◆ PASSAGE GIVEN

>>

The last time the Observer snuck under the nation’s duvet and asked a representative sample of consenting adults those $64,000 questions – How many partners? How satisfied are you with your love life? Do you use toys? – was in September 2008, just days before Lehman Brothers filed for bankruptcy and desperate queues began to form outside Northern Rock. The red blood of a decade of debt-fuelled priapic growth was still pumping in the nation’s veins. There is no direct line of cause and effect, of course, but still, six years on, the nation’s male population in particular appears to have lost a significant amount of horizontal confidence. In 2008, more than half of the sexually active considered themselves to have above average prowess as lovers; now that figure has declined to little more than a third. Along with the GDP figures, everything appears to have been shrinking. The average British man’s approval of the size of his manhood has drooped somewhat alarmingly over the last half decade (though it has stayed robust among the wealthiest category of respondents to the survey, further proof perhaps of the growing gap in perception and optimism between the haves and the have-nots).

You could argue that the desire for greater financial security has invaded our fantasy lives also. At the same time as Booker prize judges have been complaining that sex has all but disappeared from the nation’s serious fiction (perhaps because of fears of ridicule in the Bad Sex Award), a whole new category of bonkbuster (adult erotica) has emerged. One new question for this year’s survey sample concerns the reading ofFifty Shades of Grey – an extraordinary 43% of people owned up to at least thumbing through the trilogy (or its many imitators). Its popularity, however, perhaps owed an equal amount not to its slap-and-tickle raunch, but also to the fact that the sex came complete with first-class travel and the temporary suspension of money worries.

<<

◆ TASKS AND EXERCISES
[a] Print the passage on the Observer sex survey word for word, starting at "You could argue" and ending at "of money worries.".
[b] Answer these questions using the passage on the Observer sex survey:
(i) In what month and year did the Observer last conduct the survey?
(ii) What percentage of people admitted to at least thumbing through the Fifty Shades of Grey trilogy or its imitators?
(iii) Among which category of respondents did men's approval of their size stay robust?
[c] Carry on the passage on the Observer sex survey, beginning after its final sentence.

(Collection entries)

>>

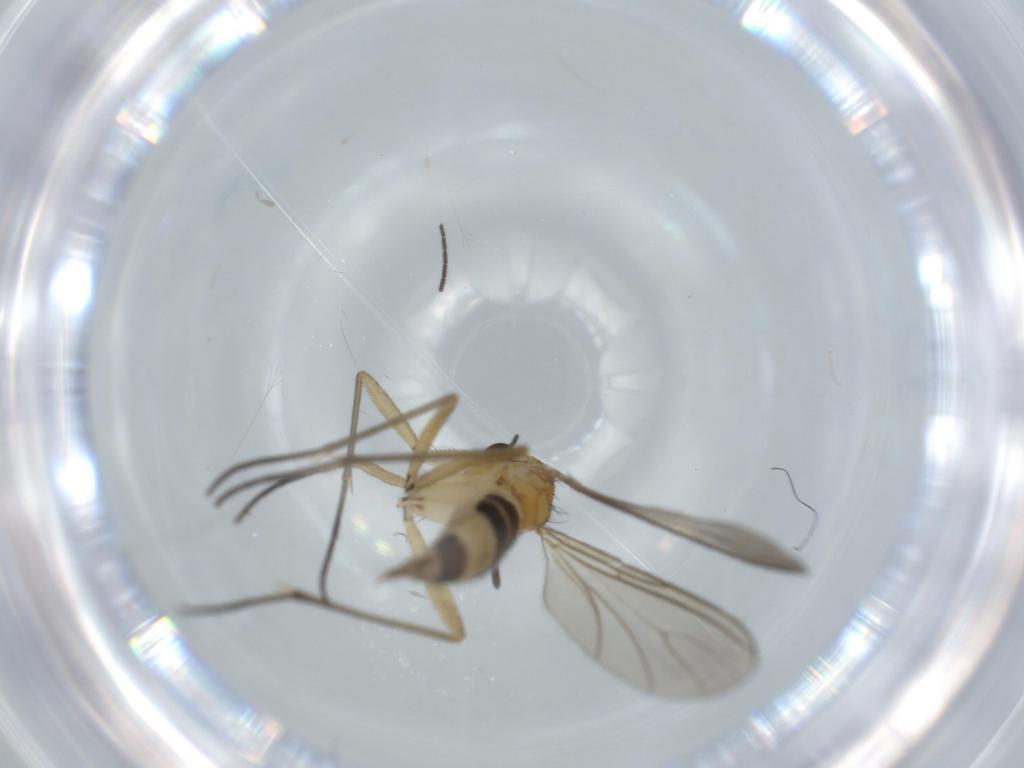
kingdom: Animalia
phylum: Arthropoda
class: Insecta
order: Diptera
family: Sciaridae
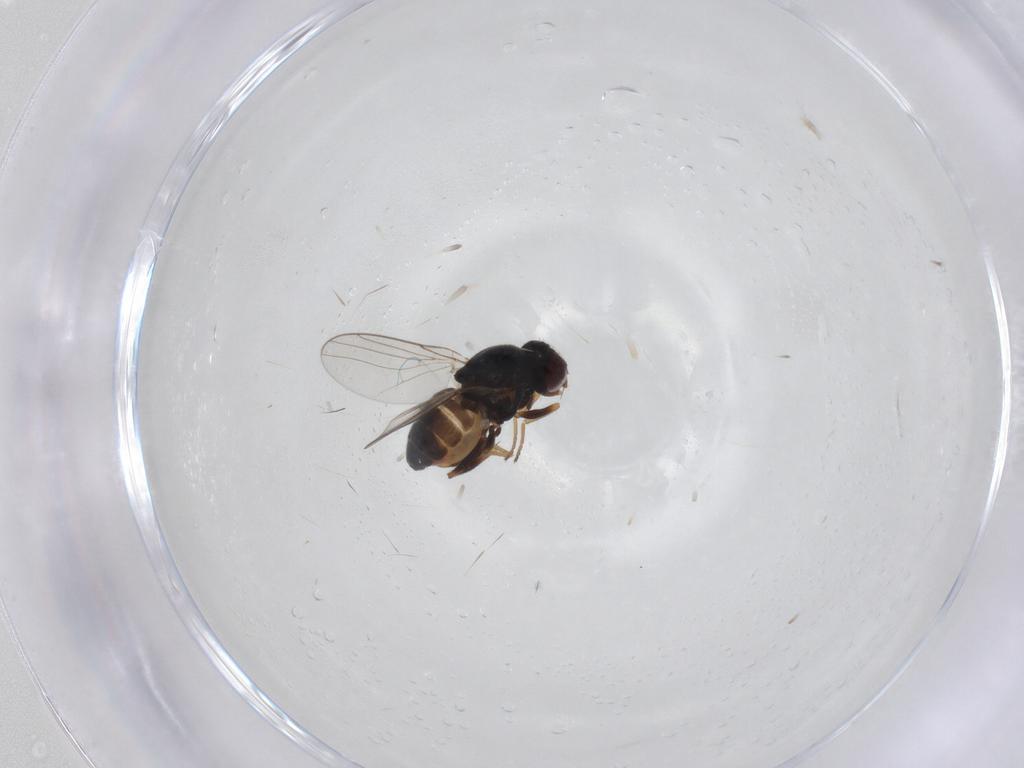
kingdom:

<<

◆ EXPECTED OUTPUTS
[a]
You could argue that the desire for greater financial security has invaded our fantasy lives also. At the same time as Booker prize judges have been complaining that sex has all but disappeared from the nation’s serious fiction (perhaps because of fears of ridicule in the Bad Sex Award), a whole new category of bonkbuster (adult erotica) has emerged. One new question for this year’s survey sample concerns the reading ofFifty Shades of Grey – an extraordinary 43% of people owned up to at least thumbing through the trilogy (or its many imitators). Its popularity, however, perhaps owed an equal amount not to its slap-and-tickle raunch, but also to the fact that the sex came complete with first-class travel and the temporary suspension of money worries.

[b]
(i) September 2008
(ii) 43%
(iii) The wealthiest category of respondents

[c]
EL James may have been whipping up the repressed bondage fetishes of a receptive audience (in which 90% of Brits don’t view their actual sex life as “very adventurous”) but at the same time she was secretly appealing to a make-believe in which financial insecurity was suddenly a thing of the past – her writing shared that much with Jane Austen, at least. As Andrew O’Hagan put it in the London Review of Books: “The expensive silk tie on the cover tells you everything about the acquisitive vibe behind the whole thing, the appeal for mothers who wouldn’t mind a slightly naughty son-in-law if he also had tousled hair, an Audi R8 Spyder, several apartments and a general handiness with the black Amex … many comforts [are] offered for a life of mild depravity: people in these novels don’t wear underpants they wear Calvin Kleins; they don’t drink wine they have Pinot Grigio; nobody wears sunglasses they wear Ray-Bans … It’s not that having these things is at all unusual, but the specificity implies a desire much larger here than any desire people might have for kinky sex. They are buying the books because the books invite them to be submissive too, not to punishment, but to a 1980s-style dominance of money and power and products.”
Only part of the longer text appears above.